Task prompt » Each line of the data below that holds the word "esse" is to be reported in full.

Stored entries:

○ ○ ○

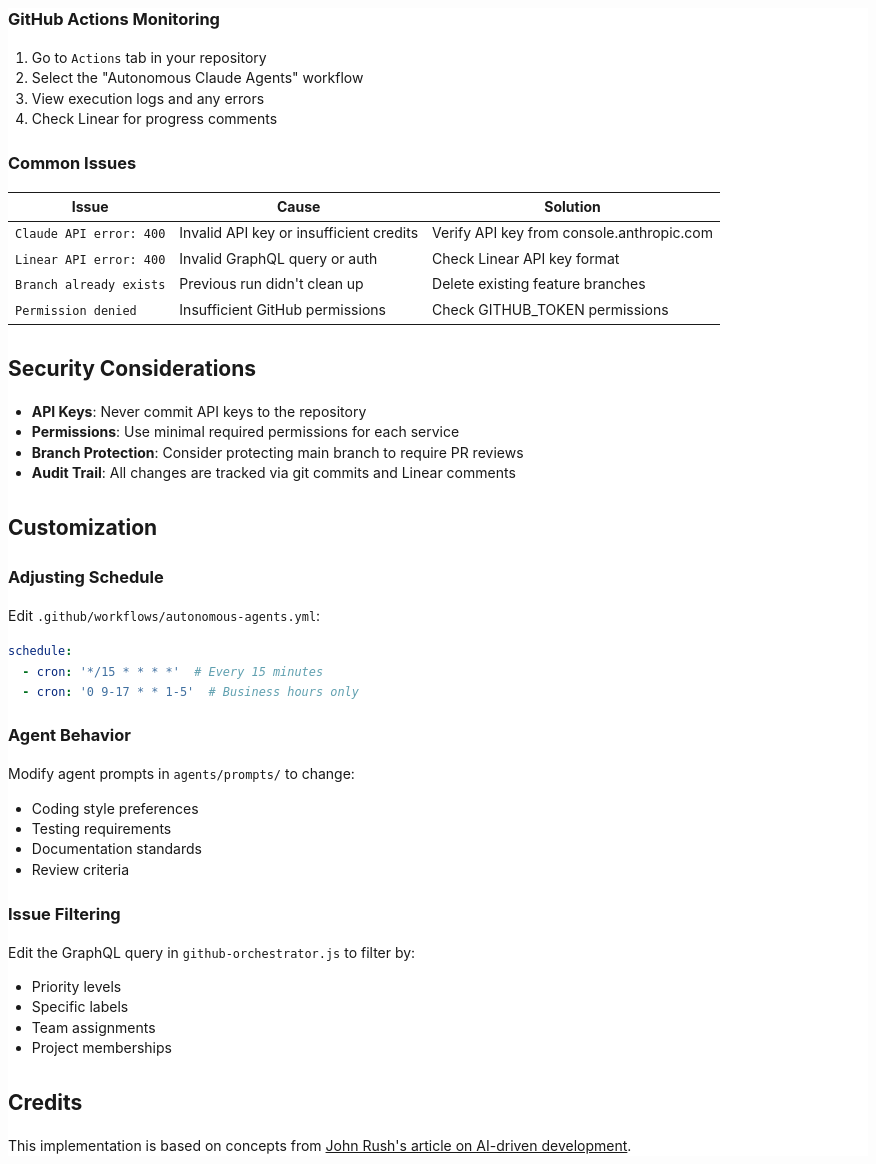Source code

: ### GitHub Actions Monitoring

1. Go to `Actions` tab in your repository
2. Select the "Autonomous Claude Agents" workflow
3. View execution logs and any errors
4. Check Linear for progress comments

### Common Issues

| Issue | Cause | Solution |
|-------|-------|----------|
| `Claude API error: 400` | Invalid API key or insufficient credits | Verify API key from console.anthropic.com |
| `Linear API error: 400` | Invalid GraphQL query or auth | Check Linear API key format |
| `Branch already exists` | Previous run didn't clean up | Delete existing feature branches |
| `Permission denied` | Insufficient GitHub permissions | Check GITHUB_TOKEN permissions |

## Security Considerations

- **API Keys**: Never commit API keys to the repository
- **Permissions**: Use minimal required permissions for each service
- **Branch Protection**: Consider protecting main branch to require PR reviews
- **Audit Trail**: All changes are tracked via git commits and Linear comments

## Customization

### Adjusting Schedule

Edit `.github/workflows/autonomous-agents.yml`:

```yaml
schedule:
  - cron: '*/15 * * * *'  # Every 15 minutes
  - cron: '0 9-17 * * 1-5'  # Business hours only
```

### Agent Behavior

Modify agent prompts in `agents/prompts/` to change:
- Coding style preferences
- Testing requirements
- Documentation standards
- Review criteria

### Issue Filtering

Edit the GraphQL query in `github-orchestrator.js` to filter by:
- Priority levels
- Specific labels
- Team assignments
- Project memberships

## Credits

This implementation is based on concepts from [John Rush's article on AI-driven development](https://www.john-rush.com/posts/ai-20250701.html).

○ ○ ○

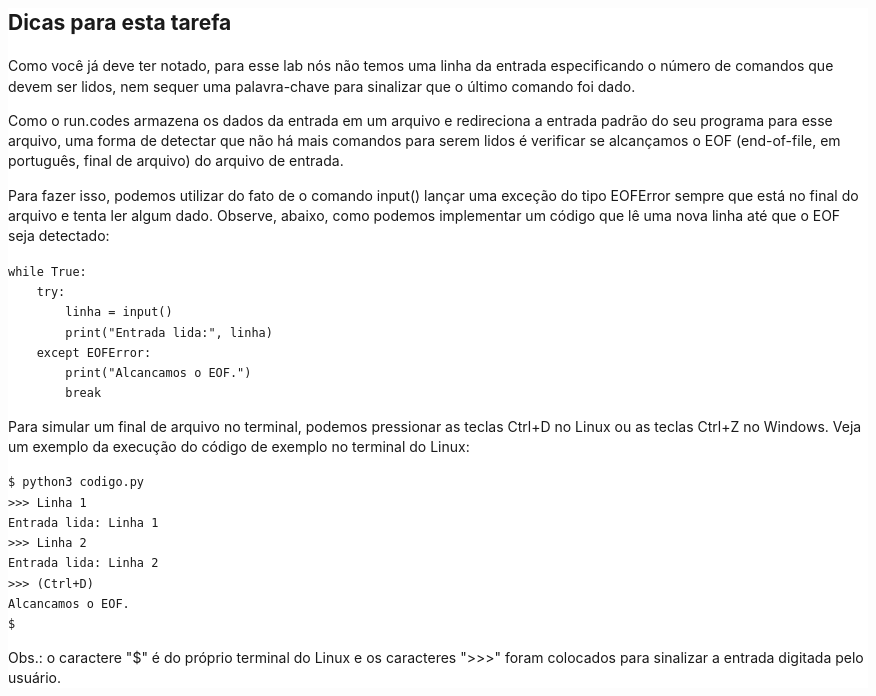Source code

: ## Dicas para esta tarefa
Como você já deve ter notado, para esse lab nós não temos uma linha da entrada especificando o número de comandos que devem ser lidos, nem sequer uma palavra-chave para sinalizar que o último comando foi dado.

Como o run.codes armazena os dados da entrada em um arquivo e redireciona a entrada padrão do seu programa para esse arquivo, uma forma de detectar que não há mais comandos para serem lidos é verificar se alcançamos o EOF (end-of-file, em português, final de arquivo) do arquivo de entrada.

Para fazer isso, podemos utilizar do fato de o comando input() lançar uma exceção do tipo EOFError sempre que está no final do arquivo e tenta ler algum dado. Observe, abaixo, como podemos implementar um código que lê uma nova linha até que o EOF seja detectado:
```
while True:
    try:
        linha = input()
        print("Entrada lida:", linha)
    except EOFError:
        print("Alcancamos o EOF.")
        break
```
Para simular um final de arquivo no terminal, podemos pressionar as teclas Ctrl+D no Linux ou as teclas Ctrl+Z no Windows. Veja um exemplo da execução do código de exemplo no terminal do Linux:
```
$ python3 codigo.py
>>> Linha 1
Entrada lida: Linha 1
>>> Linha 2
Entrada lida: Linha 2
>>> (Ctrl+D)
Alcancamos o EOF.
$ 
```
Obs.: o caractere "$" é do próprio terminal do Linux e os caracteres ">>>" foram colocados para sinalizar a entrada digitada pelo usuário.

○ ○ ○

Solution to this problem »
Como você já deve ter notado, para esse lab nós não temos uma linha da entrada especificando o número de comandos que devem ser lidos, nem sequer uma palavra-chave para sinalizar que o último comando foi dado.
Como o run.codes armazena os dados da entrada em um arquivo e redireciona a entrada padrão do seu programa para esse arquivo, uma forma de detectar que não há mais comandos para serem lidos é verificar se alcançamos o EOF (end-of-file, em português, final de arquivo) do arquivo de entrada.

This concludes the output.